L’obbligo di contribuire alle opere eseguite da un consorzio di bonifica e, quindi, l’assoggettamento al potere impositivo di quest’ultimo, postula, ai sensi dell’art. 10 del r.d. 13 febbraio 1933, n. 215, la proprietà di un immobile che sia incluso nel perimetro consortile e che tragga vantaggio, cioè un incremento di valore, da quelle opere.
Detto vantaggio, peraltro, deve essere diretto e specifico, conseguito o conseguibile dal singolo fondo a causa della bonifica, cioè idoneo a tradursi in una qualità del fondo, non essendo sufficiente un beneficio relativo al complessivo territorio e meramente derivante solo per riflesso dall’inclusione in esso del bene.

Non è quindi sufficiente qualsiasi tipo di vantaggio, ma è necessario che si tratti di un vantaggio di tipo fondiario, cioè strettamente incidente sull’immobile soggetto a contribuzione, e derivante dalla bonifica e non dalla pura e semplice inclusione del bene nel relativo comprensorio, pur potendo essere potenziale o futuro.
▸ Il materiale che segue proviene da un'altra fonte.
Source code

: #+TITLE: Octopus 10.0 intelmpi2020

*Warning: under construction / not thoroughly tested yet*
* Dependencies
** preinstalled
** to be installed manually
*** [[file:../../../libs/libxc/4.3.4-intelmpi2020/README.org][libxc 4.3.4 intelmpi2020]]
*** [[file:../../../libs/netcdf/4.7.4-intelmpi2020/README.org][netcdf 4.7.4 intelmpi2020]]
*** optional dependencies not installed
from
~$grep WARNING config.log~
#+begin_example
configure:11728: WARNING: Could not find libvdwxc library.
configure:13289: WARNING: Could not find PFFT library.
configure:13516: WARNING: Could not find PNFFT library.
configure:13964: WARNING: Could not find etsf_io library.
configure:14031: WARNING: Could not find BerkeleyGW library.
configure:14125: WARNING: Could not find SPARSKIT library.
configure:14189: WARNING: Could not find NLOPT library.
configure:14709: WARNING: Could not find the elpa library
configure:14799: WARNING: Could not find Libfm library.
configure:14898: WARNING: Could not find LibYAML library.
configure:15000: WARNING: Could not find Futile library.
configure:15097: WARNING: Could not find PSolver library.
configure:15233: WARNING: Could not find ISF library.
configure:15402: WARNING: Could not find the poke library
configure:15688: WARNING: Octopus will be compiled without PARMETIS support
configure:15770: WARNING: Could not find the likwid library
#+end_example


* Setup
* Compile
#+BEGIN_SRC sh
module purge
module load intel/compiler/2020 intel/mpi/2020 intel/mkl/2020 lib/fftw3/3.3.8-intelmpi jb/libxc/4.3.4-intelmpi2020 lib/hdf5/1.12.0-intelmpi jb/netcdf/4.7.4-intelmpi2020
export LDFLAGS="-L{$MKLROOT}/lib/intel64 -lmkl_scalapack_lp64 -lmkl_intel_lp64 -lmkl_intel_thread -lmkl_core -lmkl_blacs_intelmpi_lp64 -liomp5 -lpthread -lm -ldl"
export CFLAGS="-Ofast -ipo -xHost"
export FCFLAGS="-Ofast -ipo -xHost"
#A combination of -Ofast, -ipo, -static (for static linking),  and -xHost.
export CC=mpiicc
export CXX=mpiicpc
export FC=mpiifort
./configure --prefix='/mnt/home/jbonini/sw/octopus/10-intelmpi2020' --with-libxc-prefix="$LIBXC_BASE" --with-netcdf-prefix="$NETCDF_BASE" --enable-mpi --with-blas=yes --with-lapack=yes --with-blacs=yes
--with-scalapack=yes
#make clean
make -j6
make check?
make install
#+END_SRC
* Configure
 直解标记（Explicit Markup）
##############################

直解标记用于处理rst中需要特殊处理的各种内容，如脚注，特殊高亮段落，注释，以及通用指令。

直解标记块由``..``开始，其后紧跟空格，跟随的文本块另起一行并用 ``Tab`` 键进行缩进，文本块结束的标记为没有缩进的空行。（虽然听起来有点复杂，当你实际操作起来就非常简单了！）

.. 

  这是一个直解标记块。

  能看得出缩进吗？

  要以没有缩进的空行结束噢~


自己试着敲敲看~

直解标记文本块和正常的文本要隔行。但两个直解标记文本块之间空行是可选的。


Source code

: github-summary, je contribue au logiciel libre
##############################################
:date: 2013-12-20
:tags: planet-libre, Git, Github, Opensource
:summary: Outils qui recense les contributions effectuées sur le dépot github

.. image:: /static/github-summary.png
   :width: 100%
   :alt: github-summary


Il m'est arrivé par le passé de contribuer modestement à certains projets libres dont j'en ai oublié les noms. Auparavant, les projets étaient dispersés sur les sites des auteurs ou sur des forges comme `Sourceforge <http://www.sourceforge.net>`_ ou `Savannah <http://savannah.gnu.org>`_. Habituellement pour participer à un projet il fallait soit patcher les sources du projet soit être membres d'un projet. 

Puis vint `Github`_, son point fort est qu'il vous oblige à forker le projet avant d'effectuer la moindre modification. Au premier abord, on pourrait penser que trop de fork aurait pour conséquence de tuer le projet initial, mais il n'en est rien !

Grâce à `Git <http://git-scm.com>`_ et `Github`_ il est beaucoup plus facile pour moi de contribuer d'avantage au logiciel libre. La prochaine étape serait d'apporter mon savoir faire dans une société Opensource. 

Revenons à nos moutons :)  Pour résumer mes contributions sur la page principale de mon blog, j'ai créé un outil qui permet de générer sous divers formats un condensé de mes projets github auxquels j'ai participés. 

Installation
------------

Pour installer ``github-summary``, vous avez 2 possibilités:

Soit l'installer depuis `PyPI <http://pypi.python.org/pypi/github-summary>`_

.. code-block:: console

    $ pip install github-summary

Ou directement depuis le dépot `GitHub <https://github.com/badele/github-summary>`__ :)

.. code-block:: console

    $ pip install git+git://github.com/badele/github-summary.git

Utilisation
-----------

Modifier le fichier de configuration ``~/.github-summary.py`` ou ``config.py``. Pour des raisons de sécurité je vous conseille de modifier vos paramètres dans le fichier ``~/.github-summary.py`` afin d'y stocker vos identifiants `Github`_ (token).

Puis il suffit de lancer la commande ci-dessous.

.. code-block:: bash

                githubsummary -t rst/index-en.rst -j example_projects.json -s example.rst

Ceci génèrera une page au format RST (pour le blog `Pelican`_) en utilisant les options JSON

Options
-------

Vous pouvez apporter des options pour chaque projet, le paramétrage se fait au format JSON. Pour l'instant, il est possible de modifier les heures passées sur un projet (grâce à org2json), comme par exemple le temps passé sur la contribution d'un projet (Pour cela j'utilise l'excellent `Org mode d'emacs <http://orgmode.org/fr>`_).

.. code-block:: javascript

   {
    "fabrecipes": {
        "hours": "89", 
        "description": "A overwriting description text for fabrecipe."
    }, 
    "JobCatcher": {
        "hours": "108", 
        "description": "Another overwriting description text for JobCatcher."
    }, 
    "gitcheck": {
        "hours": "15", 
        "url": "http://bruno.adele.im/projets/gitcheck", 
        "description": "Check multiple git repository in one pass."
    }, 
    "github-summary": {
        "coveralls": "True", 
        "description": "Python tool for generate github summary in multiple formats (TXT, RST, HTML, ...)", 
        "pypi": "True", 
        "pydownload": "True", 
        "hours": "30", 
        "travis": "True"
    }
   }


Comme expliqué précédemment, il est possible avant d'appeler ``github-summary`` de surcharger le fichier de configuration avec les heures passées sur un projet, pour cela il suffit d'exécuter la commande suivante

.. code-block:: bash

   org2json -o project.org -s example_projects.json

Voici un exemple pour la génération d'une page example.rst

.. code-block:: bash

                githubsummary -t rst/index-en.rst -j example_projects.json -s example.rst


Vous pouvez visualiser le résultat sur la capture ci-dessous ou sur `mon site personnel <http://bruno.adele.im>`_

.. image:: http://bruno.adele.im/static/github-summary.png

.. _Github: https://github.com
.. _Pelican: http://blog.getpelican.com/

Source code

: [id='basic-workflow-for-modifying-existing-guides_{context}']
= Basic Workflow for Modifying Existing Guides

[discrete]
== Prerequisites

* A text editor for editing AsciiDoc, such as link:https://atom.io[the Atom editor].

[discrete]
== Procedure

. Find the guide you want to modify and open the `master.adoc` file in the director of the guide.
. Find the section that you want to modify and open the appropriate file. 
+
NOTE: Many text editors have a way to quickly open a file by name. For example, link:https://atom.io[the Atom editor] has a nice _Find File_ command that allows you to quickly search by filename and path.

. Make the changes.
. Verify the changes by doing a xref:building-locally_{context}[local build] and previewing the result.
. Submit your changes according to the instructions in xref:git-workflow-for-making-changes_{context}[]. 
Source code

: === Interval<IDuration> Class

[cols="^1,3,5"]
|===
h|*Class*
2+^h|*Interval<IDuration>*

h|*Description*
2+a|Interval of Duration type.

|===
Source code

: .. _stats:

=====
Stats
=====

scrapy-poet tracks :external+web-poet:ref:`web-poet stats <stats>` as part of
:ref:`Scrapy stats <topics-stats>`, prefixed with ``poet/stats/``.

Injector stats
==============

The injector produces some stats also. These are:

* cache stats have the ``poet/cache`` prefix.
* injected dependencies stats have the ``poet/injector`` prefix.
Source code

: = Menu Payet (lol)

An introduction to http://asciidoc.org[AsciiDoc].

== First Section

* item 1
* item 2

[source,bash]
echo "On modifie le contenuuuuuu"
Il beneficio non può essere generico, perché non attiene al territorio nel suo complesso, ma al bene specifico di cui si tratta: sarebbe altrimenti perduta l’inerenza al fondo beneficiato, la quale è invece assicurata dal carattere particolare (anche se ripetuto per una pluralità di fondi) del vantaggio stesso.
Non rileva quindi il beneficio complessivo che deriva dall’esecuzione di tutte le opere di bonifica, destinate a fini di interesse generale; non rileva il miglioramento complessivo dell’igiene e della salubrità dell’aria; occorre un incremento di valore dell’immobile soggetto a contributo, in rapporto causale con le opere di bonifica (e con la loro manutenzione).
Lo ha detto la Cassazione-sezione tributaria nella sentenza 21.1.2011 n. 1386 (Pres. Adamo, rel. Persico).